Very interesting. If you focus on one it stops. But, shift your focus and it starts up again.


----------



## Claudiu (Jul 6, 2009)

awesome


----------



## PresbyDane (Jul 6, 2009)

I am sorry i dó not ude my etes with equal entensity, something I was born with and have therefor never bern to get these types og illusions to work, what are they supposed to do?


----------



## rbcbob (Jul 6, 2009)

LawrenceU said:


> Very interesting. If you focus on one it stops. But, shift your focus and it starts up again.
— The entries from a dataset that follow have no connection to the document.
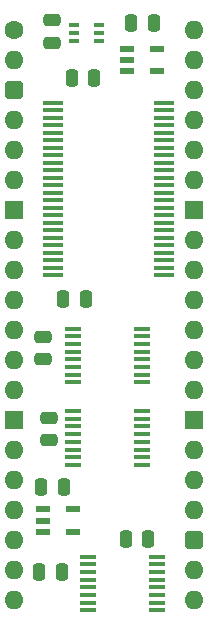
<source format=gbr>
%TF.GenerationSoftware,KiCad,Pcbnew,7.0.5*%
%TF.CreationDate,2024-01-22T19:19:11+02:00*%
%TF.ProjectId,Video Counter 12bit,56696465-6f20-4436-9f75-6e7465722031,rev?*%
%TF.SameCoordinates,Original*%
%TF.FileFunction,Soldermask,Top*%
%TF.FilePolarity,Negative*%
%FSLAX46Y46*%
G04 Gerber Fmt 4.6, Leading zero omitted, Abs format (unit mm)*
G04 Created by KiCad (PCBNEW 7.0.5) date 2024-01-22 19:19:11*
%MOMM*%
%LPD*%
G01*
G04 APERTURE LIST*
G04 Aperture macros list*
%AMRoundRect*
0 Rectangle with rounded corners*
0 $1 Rounding radius*
0 $2 $3 $4 $5 $6 $7 $8 $9 X,Y pos of 4 corners*
0 Add a 4 corners polygon primitive as box body*
4,1,4,$2,$3,$4,$5,$6,$7,$8,$9,$2,$3,0*
0 Add four circle primitives for the rounded corners*
1,1,$1+$1,$2,$3*
1,1,$1+$1,$4,$5*
1,1,$1+$1,$6,$7*
1,1,$1+$1,$8,$9*
0 Add four rect primitives between the rounded corners*
20,1,$1+$1,$2,$3,$4,$5,0*
20,1,$1+$1,$4,$5,$6,$7,0*
20,1,$1+$1,$6,$7,$8,$9,0*
20,1,$1+$1,$8,$9,$2,$3,0*%
G04 Aperture macros list end*
%ADD10RoundRect,0.250000X0.250000X0.475000X-0.250000X0.475000X-0.250000X-0.475000X0.250000X-0.475000X0*%
%ADD11RoundRect,0.250000X-0.250000X-0.475000X0.250000X-0.475000X0.250000X0.475000X-0.250000X0.475000X0*%
%ADD12RoundRect,0.250000X-0.475000X0.250000X-0.475000X-0.250000X0.475000X-0.250000X0.475000X0.250000X0*%
%ADD13R,1.250000X0.600000*%
%ADD14R,1.450000X0.450000*%
%ADD15R,1.800000X0.430000*%
%ADD16R,1.150000X0.600000*%
%ADD17R,0.875000X0.450000*%
%ADD18C,1.600000*%
%ADD19O,1.600000X1.600000*%
%ADD20RoundRect,0.400000X-0.400000X-0.400000X0.400000X-0.400000X0.400000X0.400000X-0.400000X0.400000X0*%
%ADD21R,1.600000X1.600000*%
G04 APERTURE END LIST*
D10*
%TO.C,C11*%
X100685600Y-57861200D03*
X98785600Y-57861200D03*
%TD*%
D11*
%TO.C,C8*%
X91014000Y-104267000D03*
X92914000Y-104267000D03*
%TD*%
%TO.C,C12*%
X93046000Y-81153000D03*
X94946000Y-81153000D03*
%TD*%
D12*
%TO.C,C6*%
X91821000Y-91268000D03*
X91821000Y-93168000D03*
%TD*%
D13*
%TO.C,IC2*%
X98445000Y-60010000D03*
X98445000Y-60960000D03*
X98445000Y-61910000D03*
X100945000Y-61910000D03*
X100945000Y-60010000D03*
%TD*%
D14*
%TO.C,IC3*%
X93849000Y-90689000D03*
X93849000Y-91339000D03*
X93849000Y-91989000D03*
X93849000Y-92639000D03*
X93849000Y-93289000D03*
X93849000Y-93939000D03*
X93849000Y-94589000D03*
X93849000Y-95239000D03*
X99699000Y-95239000D03*
X99699000Y-94589000D03*
X99699000Y-93939000D03*
X99699000Y-93289000D03*
X99699000Y-92639000D03*
X99699000Y-91989000D03*
X99699000Y-91339000D03*
X99699000Y-90689000D03*
%TD*%
D12*
%TO.C,C5*%
X91313000Y-84410000D03*
X91313000Y-86310000D03*
%TD*%
D15*
%TO.C,IC10*%
X92201000Y-64580000D03*
X92201000Y-65214000D03*
X92201000Y-65850000D03*
X92201000Y-66484000D03*
X92201000Y-67120000D03*
X92201000Y-67754000D03*
X92201000Y-68390000D03*
X92201000Y-69024000D03*
X92201000Y-69660000D03*
X92201000Y-70294000D03*
X92201000Y-70930000D03*
X92201000Y-71564000D03*
X92201000Y-72200000D03*
X92201000Y-72834000D03*
X92201000Y-73470000D03*
X92201000Y-74104000D03*
X92201000Y-74740000D03*
X92201000Y-75374000D03*
X92201000Y-76010000D03*
X92201000Y-76644000D03*
X92201000Y-77280000D03*
X92201000Y-77914000D03*
X92201000Y-78550000D03*
X92201000Y-79184000D03*
X101601000Y-79184000D03*
X101601000Y-78550000D03*
X101601000Y-77914000D03*
X101601000Y-77280000D03*
X101601000Y-76644000D03*
X101601000Y-76010000D03*
X101601000Y-75374000D03*
X101601000Y-74740000D03*
X101601000Y-74104000D03*
X101601000Y-73470000D03*
X101601000Y-72834000D03*
X101601000Y-72200000D03*
X101601000Y-71564000D03*
X101601000Y-70930000D03*
X101601000Y-70294000D03*
X101601000Y-69660000D03*
X101601000Y-69024000D03*
X101601000Y-68390000D03*
X101601000Y-67754000D03*
X101601000Y-67120000D03*
X101601000Y-66484000D03*
X101601000Y-65850000D03*
X101601000Y-65214000D03*
X101601000Y-64580000D03*
%TD*%
D12*
%TO.C,C10*%
X92075000Y-57613000D03*
X92075000Y-59513000D03*
%TD*%
D10*
%TO.C,C7*%
X100248000Y-101473000D03*
X98348000Y-101473000D03*
%TD*%
D14*
%TO.C,IC1*%
X93849000Y-83704000D03*
X93849000Y-84354000D03*
X93849000Y-85004000D03*
X93849000Y-85654000D03*
X93849000Y-86304000D03*
X93849000Y-86954000D03*
X93849000Y-87604000D03*
X93849000Y-88254000D03*
X99699000Y-88254000D03*
X99699000Y-87604000D03*
X99699000Y-86954000D03*
X99699000Y-86304000D03*
X99699000Y-85654000D03*
X99699000Y-85004000D03*
X99699000Y-84354000D03*
X99699000Y-83704000D03*
%TD*%
D10*
%TO.C,C9*%
X91185200Y-97078800D03*
X93085200Y-97078800D03*
%TD*%
D14*
%TO.C,IC4*%
X95119000Y-103008000D03*
X95119000Y-103658000D03*
X95119000Y-104308000D03*
X95119000Y-104958000D03*
X95119000Y-105608000D03*
X95119000Y-106258000D03*
X95119000Y-106908000D03*
X95119000Y-107558000D03*
X100969000Y-107558000D03*
X100969000Y-106908000D03*
X100969000Y-106258000D03*
X100969000Y-105608000D03*
X100969000Y-104958000D03*
X100969000Y-104308000D03*
X100969000Y-103658000D03*
X100969000Y-103008000D03*
%TD*%
D16*
%TO.C,IC5*%
X91283000Y-98999000D03*
X91283000Y-99949000D03*
X91283000Y-100899000D03*
X93883000Y-100899000D03*
X93883000Y-98999000D03*
%TD*%
D17*
%TO.C,IC9*%
X93934000Y-58024000D03*
X93934000Y-58674000D03*
X93934000Y-59324000D03*
X96058000Y-59324000D03*
X96058000Y-58674000D03*
X96058000Y-58024000D03*
%TD*%
D10*
%TO.C,C13*%
X95676000Y-62484000D03*
X93776000Y-62484000D03*
%TD*%
D18*
%TO.C,J3*%
X88900000Y-58420000D03*
D19*
X88900000Y-60960000D03*
D20*
X88900000Y-63500000D03*
D19*
X88900000Y-66040000D03*
X88900000Y-68580000D03*
X88900000Y-71120000D03*
D21*
X88900000Y-73660000D03*
D19*
X88900000Y-76200000D03*
X88900000Y-78740000D03*
X88900000Y-81280000D03*
X88900000Y-83820000D03*
X88900000Y-86360000D03*
X88900000Y-88900000D03*
D21*
X88900000Y-91440000D03*
D19*
X88900000Y-93980000D03*
X88900000Y-96520000D03*
X88900000Y-99060000D03*
X88900000Y-101600000D03*
X88900000Y-104140000D03*
X88900000Y-106680000D03*
X104140000Y-106680000D03*
X104140000Y-104140000D03*
D20*
X104140000Y-101600000D03*
D19*
X104140000Y-99060000D03*
X104140000Y-96520000D03*
X104140000Y-93980000D03*
D21*
X104140000Y-91440000D03*
D19*
X104140000Y-88900000D03*
X104140000Y-86360000D03*
X104140000Y-83820000D03*
X104140000Y-81280000D03*
X104140000Y-78740000D03*
X104140000Y-76200000D03*
D21*
X104140000Y-73660000D03*
D19*
X104140000Y-71120000D03*
X104140000Y-68580000D03*
X104140000Y-66040000D03*
X104140000Y-63500000D03*
X104140000Y-60960000D03*
X104140000Y-58420000D03*
%TD*%
M02*

</source>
If you focus on one *long enough* they all stop. Yeah .... I have too much free time today


----------



## Tripel (Jul 6, 2009)

Re4mdant said:


> I am sorry i dó not ude my etes with equal entensity, something I was born with and have therefor never bern to get these types og illusions to work, what are they supposed to do?



They're not supposed to do anything except appear as if they are moving.


----------



## Ivan (Jul 6, 2009)

rbcbob said:


> LawrenceU said:
> 
> 
> > Very interesting. If you focus on one it stops. But, shift your focus and it starts up again.
> ...




Yes, but my left eyeball fell out of its socket.


----------